Having not yet read Code Name Verity, The Pearl Thief was going to be, for me, a fun period mystery more than anything else. However, I have to admit that “fun” and “mystery” do not accurately describe the story I found. Though mysterious things are happening around Julie at her grandfather’s estate, her interests include flirting, driving, and wandering–not detecting. She simply stumbles across clues periodically until the mystery is cleared up by accident, with little intent on her part or, really, on anybody’s. In fact, no one even knows that there is a Pearl Thief, so the title is a bit misleading. In short, The Pearl Thief is a coming-of-age story whose primary interest comes from being set in Scotland and including much information on Scottish river pearls. It will appeal to fans of Code Name Verity or readers who like travel stories, but it will likely disappoint those looking for an actual mystery.

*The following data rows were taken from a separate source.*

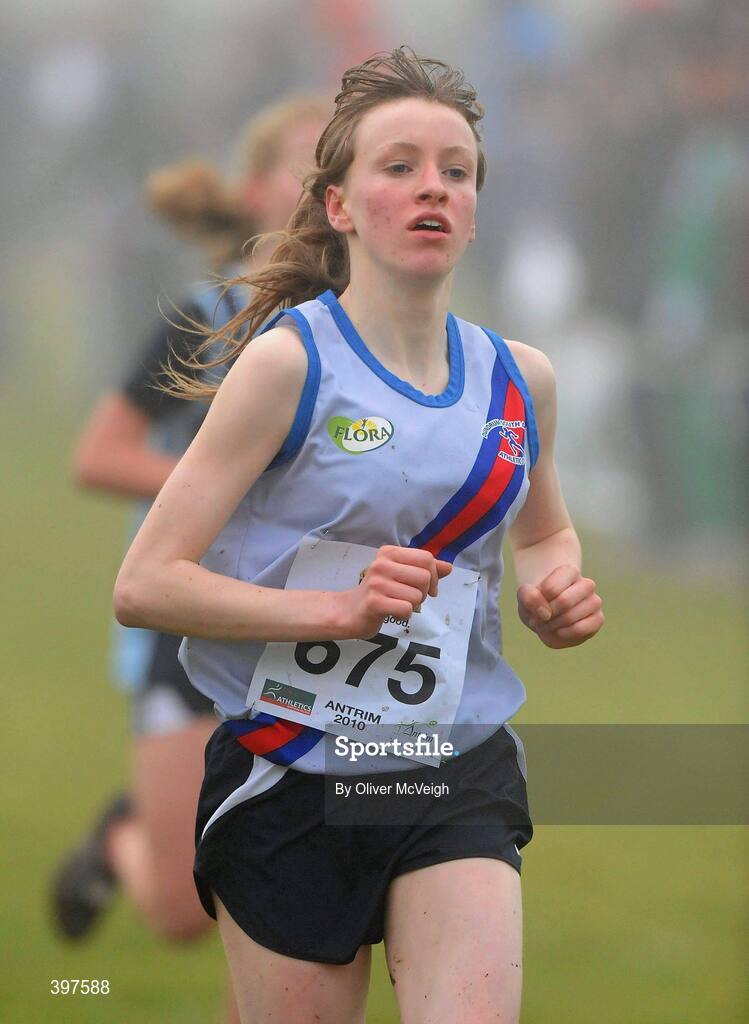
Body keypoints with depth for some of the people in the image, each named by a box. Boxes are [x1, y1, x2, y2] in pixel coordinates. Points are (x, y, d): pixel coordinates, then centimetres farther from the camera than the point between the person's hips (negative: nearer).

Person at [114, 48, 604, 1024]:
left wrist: (556, 585, 4)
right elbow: (145, 586, -13)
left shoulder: (519, 379, 6)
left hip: (460, 778, 3)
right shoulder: (288, 363, -9)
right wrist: (338, 608, -22)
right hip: (290, 782, -3)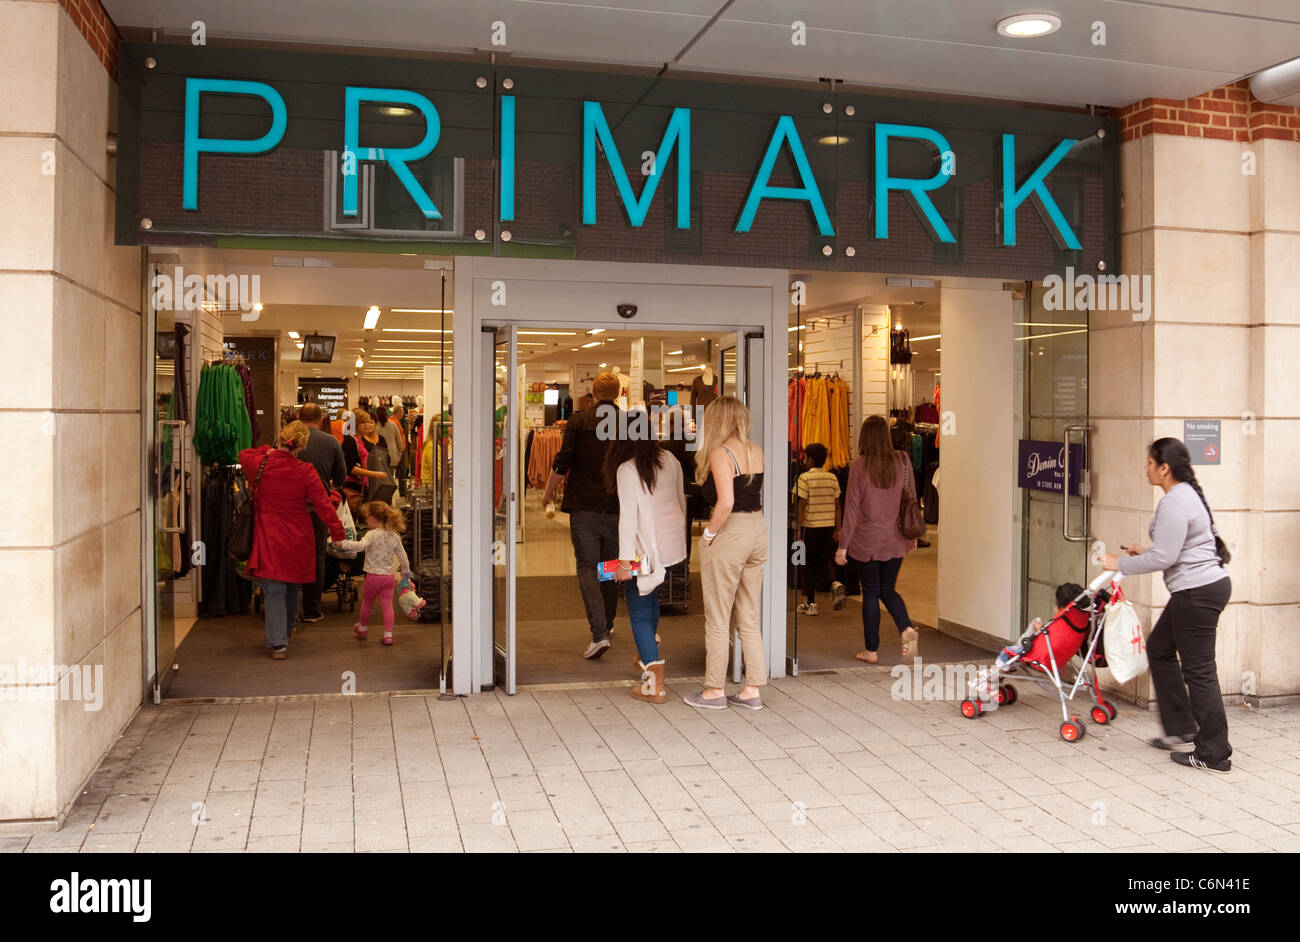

I really enjoy mysteries, so I have to admit that I find myself in the camp of those who will be disappointed by this story. From the summary, I got the idea that Julie would want to play detective as soon as she realized that an employee was missing off the estate, along some pearls. However, no one seems too concerned with the man’s disappearance–not his employers, not the police, and certainly not Julia. No one knows that he apparently absconded with some pearls, either. In fact, no one even remembers that the pearls existed! Julia does have vague memories of them, but brushes them aside. Readers will likely realize pretty quickly from all this what is happening (there must be a reason certain people did not see fit to report an employee as missing), but Julia does not–and she does not care, either.
Fifteen-year-old Julie is really just concerned with having a good time–and I don’t blame her. She has fun trying to flirt with an older man, and she spends her days traipsing about the countryside and trying to woo Ellen, a standoffish Traveller. The Travellers are some of the more interesting characters, considered as a group. Elizabeth Wein depicts just some of the suspicion and abuse they face from society because of their iterant lifestyle–even though it is clear that they contribute a lot to the local economy and should be valued members of the community. An author’s note at the end gives more information about and context for the Travellers, including their current situation.
Scotland, its culture, and its history end up being the true stars of this book, being drawn more vividly than even the characters. Julia is sort of a standard teen who enjoys having a good time. Ewen McEwen is almost nonexistent, despite his prominence in the official summary. Ellen McEwen is more provocative, but does not end up having enough of a personality to be truly intriguing. But real love for Scotland and its heritage leaps off every page, and readers will enjoy immensely the opportunity to learn about the moors, river pearls, and, yes, the Travellers. Make no mistake; Scotland is the protagonist here, not Julia.
The Pearl Thief taught me a lot about Scotland, and I loved learning more about Scottish river pearls, since I had not known they existed. However, the official summary mislead me into thinking the book would be a mystery, when it is really a coming-of-age story. I still enjoyed the book, but I think I would have enjoyed it more, had I not been expecting something entirely different.